In that black mood he was watched unceasingly by faithful friends. MacGonigal and Jake were never far from his side. Though he did not know of, and would have angrily resented, their quiet guardianship, he could not have taken his own life just then, and the time was yet far distant when he would ask himself in wonder and thankfulness how he had escaped death by his own hand during the first dreary hours following his return to Bison.

But there were other influences at work, and one of these made its presence felt speedily. After the funeral he was sitting alone in the room which he had converted into a library. His unseeing eyes were fixed on the smiling landscape into which irrigation had converted the once arid ranch. A troop of brood mares,

with foals at heel, were emulating mankind by neglecting the lush pastures at their feet and craning their graceful necks over a palisade to nibble the thorn hedge it protected. This double barrier shut off the lawn and garden from the meadow lands. Here and there the green of apple orchards, planted with artistic regard to open vistas, was already flecked with golden fruit. Soon the reapers would be busy on the sections where maize and oats and wheat were ripening. The lowing of cattle announced that milking-time was near; for, among her other activities, Mrs. Power had established a model dairy, and it was her gentle boast that she had made it pay; thus bringing out in the mother the money-coining instincts which the son had developed so unexpectedly.

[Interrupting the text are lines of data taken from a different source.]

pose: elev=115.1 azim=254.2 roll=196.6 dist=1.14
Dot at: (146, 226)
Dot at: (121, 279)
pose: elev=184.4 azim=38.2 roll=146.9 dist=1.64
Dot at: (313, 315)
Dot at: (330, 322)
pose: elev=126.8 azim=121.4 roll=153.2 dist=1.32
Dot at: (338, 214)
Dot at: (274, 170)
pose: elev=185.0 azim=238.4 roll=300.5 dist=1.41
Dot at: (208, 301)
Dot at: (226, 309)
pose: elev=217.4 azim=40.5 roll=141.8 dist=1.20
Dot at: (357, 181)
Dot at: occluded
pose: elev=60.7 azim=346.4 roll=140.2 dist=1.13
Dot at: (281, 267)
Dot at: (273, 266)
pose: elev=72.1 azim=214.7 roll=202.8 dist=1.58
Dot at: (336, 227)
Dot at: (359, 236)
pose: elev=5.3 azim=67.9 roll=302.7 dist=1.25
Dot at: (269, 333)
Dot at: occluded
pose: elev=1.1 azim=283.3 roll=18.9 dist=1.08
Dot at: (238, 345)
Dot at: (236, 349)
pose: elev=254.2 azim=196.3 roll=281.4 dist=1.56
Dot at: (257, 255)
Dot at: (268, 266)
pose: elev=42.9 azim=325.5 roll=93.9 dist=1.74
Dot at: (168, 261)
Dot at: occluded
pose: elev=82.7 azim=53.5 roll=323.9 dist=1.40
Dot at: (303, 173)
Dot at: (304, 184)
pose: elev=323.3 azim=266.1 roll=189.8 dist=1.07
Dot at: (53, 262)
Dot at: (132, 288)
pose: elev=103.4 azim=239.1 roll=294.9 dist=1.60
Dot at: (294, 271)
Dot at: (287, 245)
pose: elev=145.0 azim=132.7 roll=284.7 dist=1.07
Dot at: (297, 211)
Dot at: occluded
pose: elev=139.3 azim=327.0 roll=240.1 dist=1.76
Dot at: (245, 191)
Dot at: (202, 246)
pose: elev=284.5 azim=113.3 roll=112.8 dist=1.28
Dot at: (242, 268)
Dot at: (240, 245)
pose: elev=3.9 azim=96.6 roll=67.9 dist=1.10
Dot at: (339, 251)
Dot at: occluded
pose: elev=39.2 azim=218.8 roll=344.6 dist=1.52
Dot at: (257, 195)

Such a scene might well lull the beholder to rest; but Power was blind to its charms. He was reviewing, in an aimless way, the associations which that very apartment held for him. Changed though it was out of all semblance to the poverty-stricken living-room of the ranch, Nancy's spirit had never been wholly exorcised. He pictured her slim and lissome figure as she had stood with him at the window many an evening, and watched the purple shadows stealing over the hills. In that room she had married Marten. From a bamboo stand near one of the windows she had taken the spray of white heather which formed her wedding bouquet. Why had she never mentioned it to him? Or were the last five weeks nothing but some disordered vision of the imagination, a delusion akin to those glimpses of palm-laden oases and flashing waters which come to thirst-maddened wanderers in deserts?